For a sequel, or as notoriously secretive producer J.J. Abrams calls it, a ‘blood relative’, it has to be commended for its decision to actually scale down for its sequel, rather than do the obvious thing and scale up. The joy of 10 Cloverfield Lane lies in its brilliant human characters that come to life thanks to the small setting. John Goodman, known to so many as the warm voice of monster Sully in the Monsters, Inc. franchise, is absolutely stunning as a highly paranoid man who holds Mary Elizabeth Winstead’s character Michelle (against her will perhaps) in his bunker, seemingly protecting her from a cataclysm above. Goodman is nuanced, insane, even likeable at times, all at once with just looks – if this was released during Oscar time, Goodman would have had a massive shot at getting nominated, and nobody would have batted an eyelid in confusion as to why it was in awards season.
But while many are saying Goodman steals the show, Winstead is equally superb, but in a subtler way – Winstead has this remarkable ability to make her characters incredibly clever, and Michelle is always one step ahead of the audience, thinking quickly and decisively. It’s massively refreshing to see a smart, strong female protagonist in a horror, as they’re nearly always dumb at the moment. You can see Michelle’s brain ticking over, her ideas coming into her head, all through Winstead – she’s one of the most underrated actresses on the planet, and its fantastic to see her headlining such a big film and giving it a fantastic shot. She’s a brilliant, completely investable lead.
That investment stems from a smart, taut and well thought out screenplay, that originally started out life as a spec script (a script on the open market) called The Cellar. It’s dialogue is not only natural, but always links back to something and pays off later down the line. It’s characters, although few, are brilliantly realized also, so that when things get uncomfortable, you’re right there with them. Claustrophobic camerawork and some wonderful production design as far as the bunker’s concerned only help 10 Cloverfield Lane be even better. As well as that, there’s a terrific, Psycho-lite score by The Walking Dead composer Bear McCreary that is unsettling from the get go.
But the star of this piece absolutely has to be director Dan Trachtenberg, making his feature film debut with a colossal bang. Trachtenberg gets every single beat on the nose; 10 Cloverfield Lane feels Hitchcockian in the best way possible (his opening shots are so Psycho its unbelievable), with remarkable suspense and tension. Trachtenberg truly makes a remarkable impact here – his visuals are insanely effective, his direction consistently unsettling, his use of foreshadowing brilliant also. Its been a while since I saw a debut film that was so well put together, and so confidently helmed – Trachtenberg is absolutely a new director to watch over the coming years.

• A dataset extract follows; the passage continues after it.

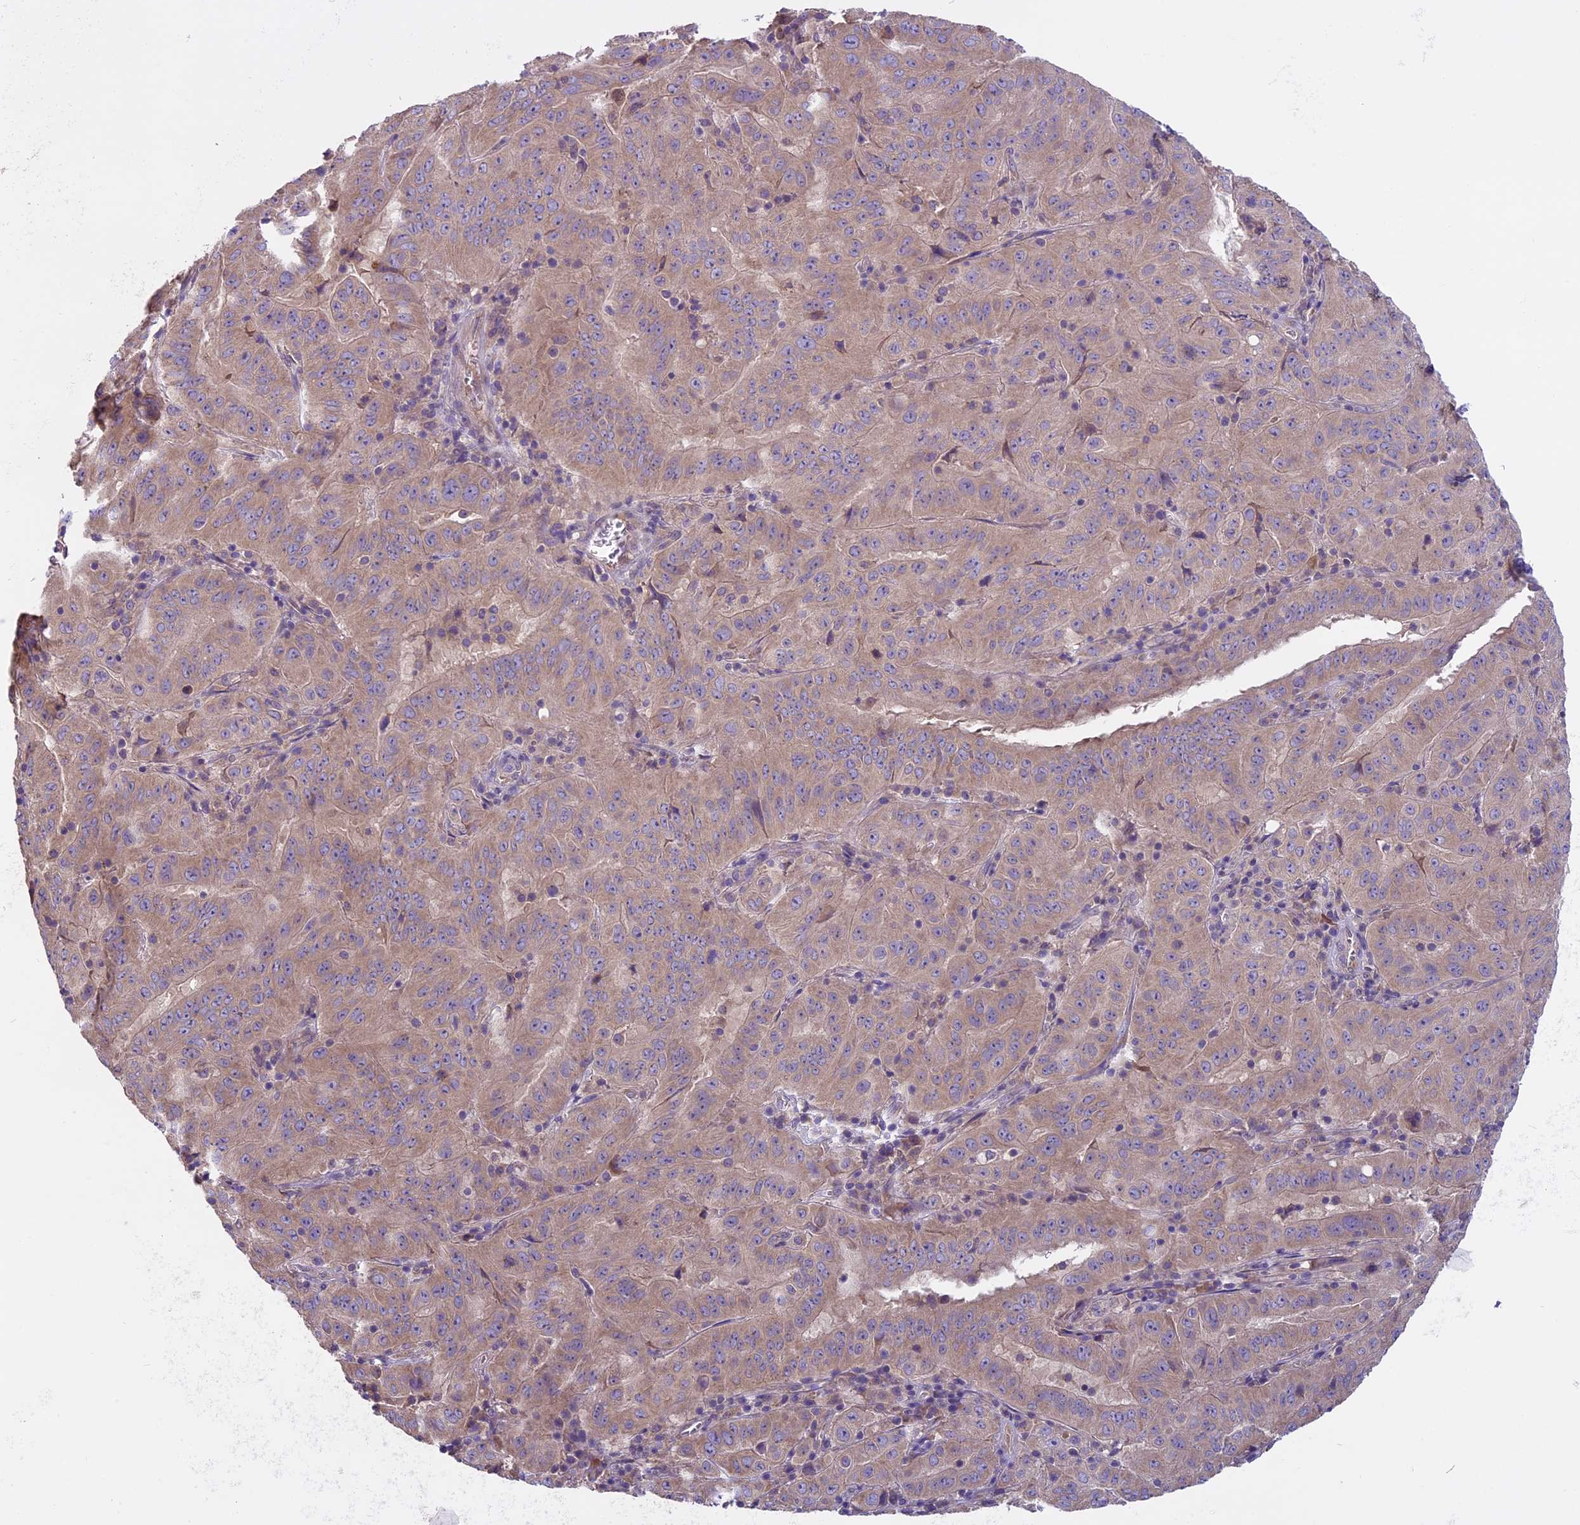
{"staining": {"intensity": "weak", "quantity": ">75%", "location": "cytoplasmic/membranous"}, "tissue": "pancreatic cancer", "cell_type": "Tumor cells", "image_type": "cancer", "snomed": [{"axis": "morphology", "description": "Adenocarcinoma, NOS"}, {"axis": "topography", "description": "Pancreas"}], "caption": "Immunohistochemical staining of pancreatic cancer displays weak cytoplasmic/membranous protein expression in about >75% of tumor cells.", "gene": "DCTN5", "patient": {"sex": "male", "age": 63}}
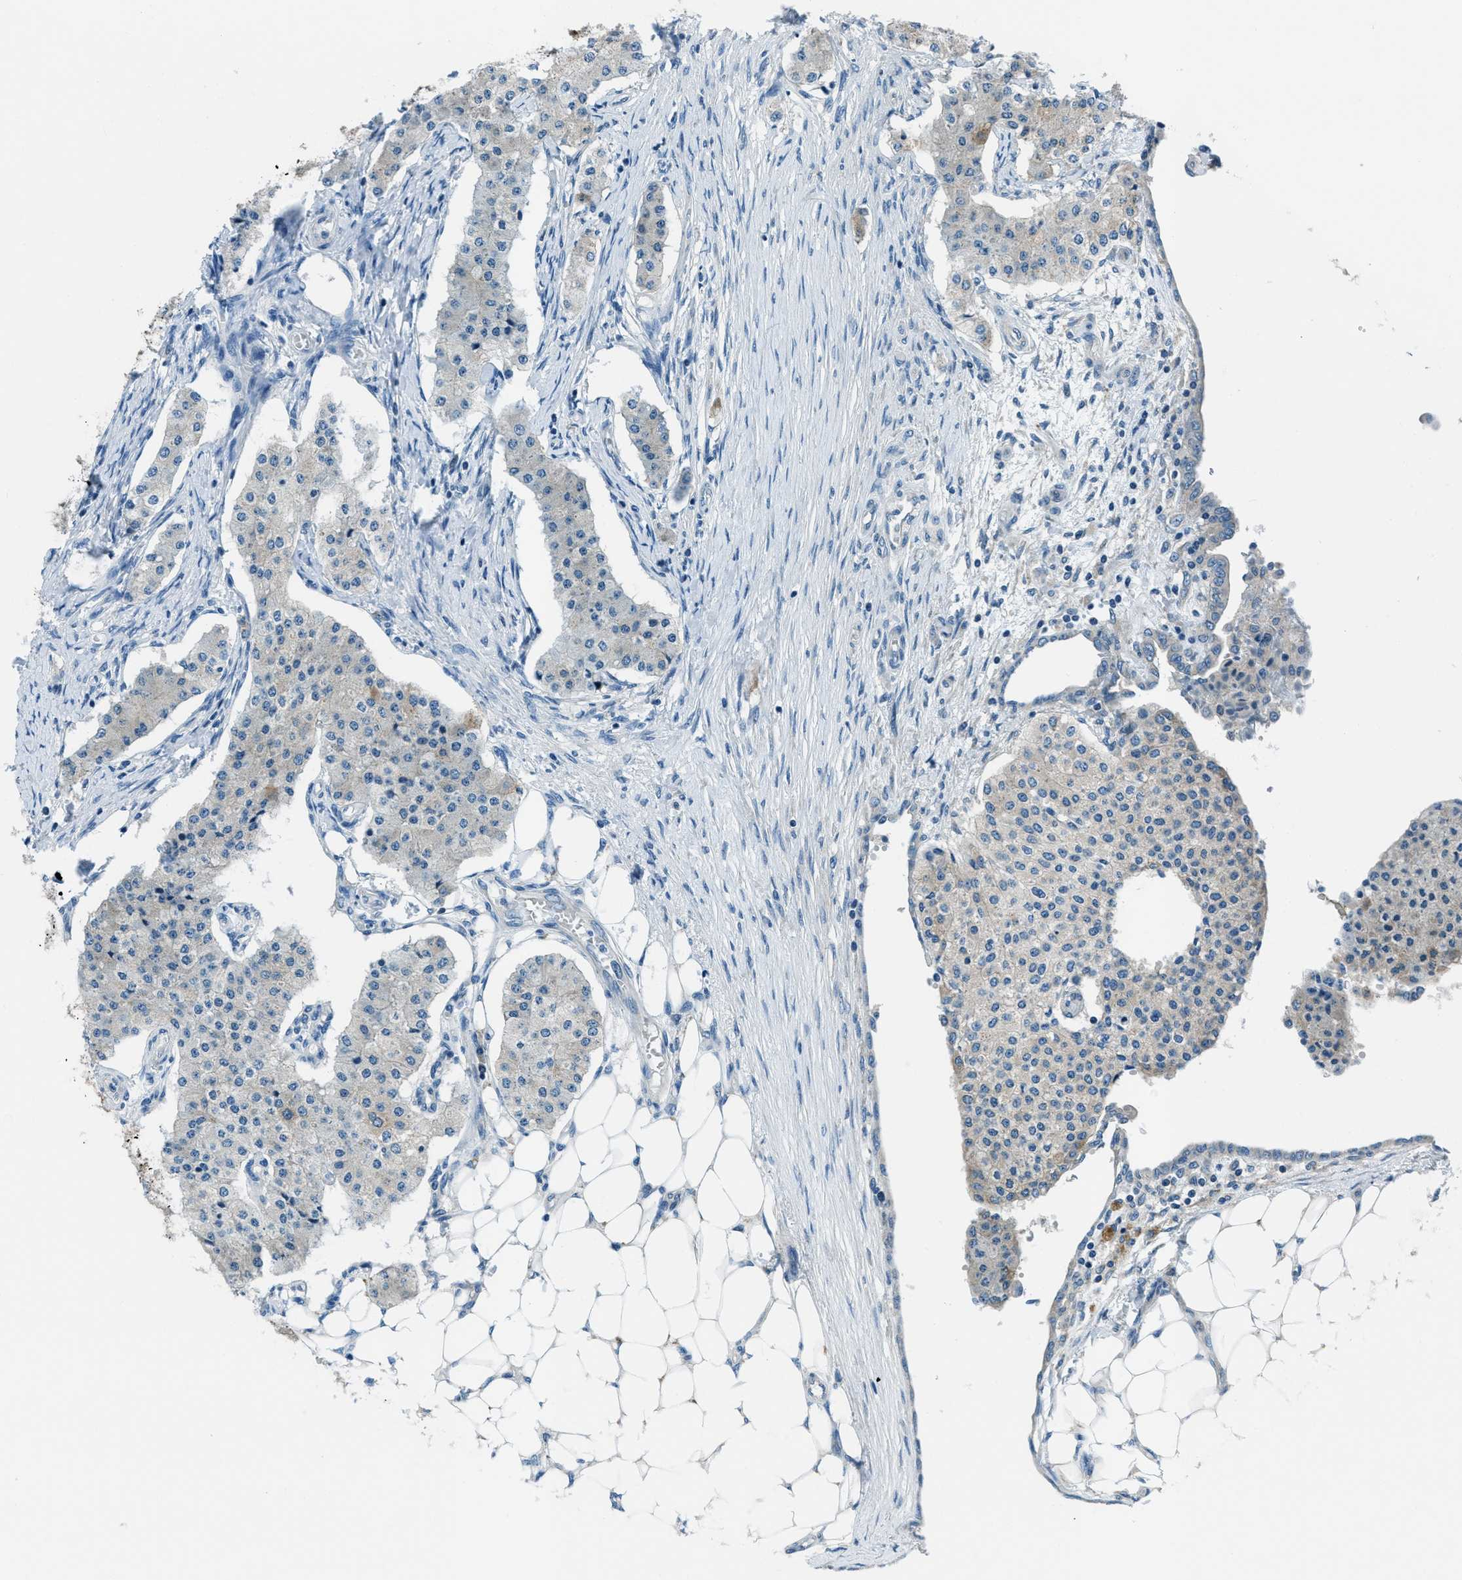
{"staining": {"intensity": "negative", "quantity": "none", "location": "none"}, "tissue": "carcinoid", "cell_type": "Tumor cells", "image_type": "cancer", "snomed": [{"axis": "morphology", "description": "Carcinoid, malignant, NOS"}, {"axis": "topography", "description": "Colon"}], "caption": "Immunohistochemical staining of carcinoid shows no significant positivity in tumor cells. Nuclei are stained in blue.", "gene": "ARFGAP2", "patient": {"sex": "female", "age": 52}}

In 10 Cloverfield Lane he’s made an absolutely brilliant horror thriller that is edge of the ledge off the edge of your seat tense, brought out terrific performances from vastly underrated actors that should put them right back in the conversation, and directed something that is without doubt worthy of a Hitchcock namedrop. Although a slightly uneven third act does jar slightly, there’s really not much wrong with Abrams’s latest mystery box of a movie (which definitely benefits a spoiler-less viewing experience), which for me is one of my absolute favourites so far this year – trust me, its a must-see.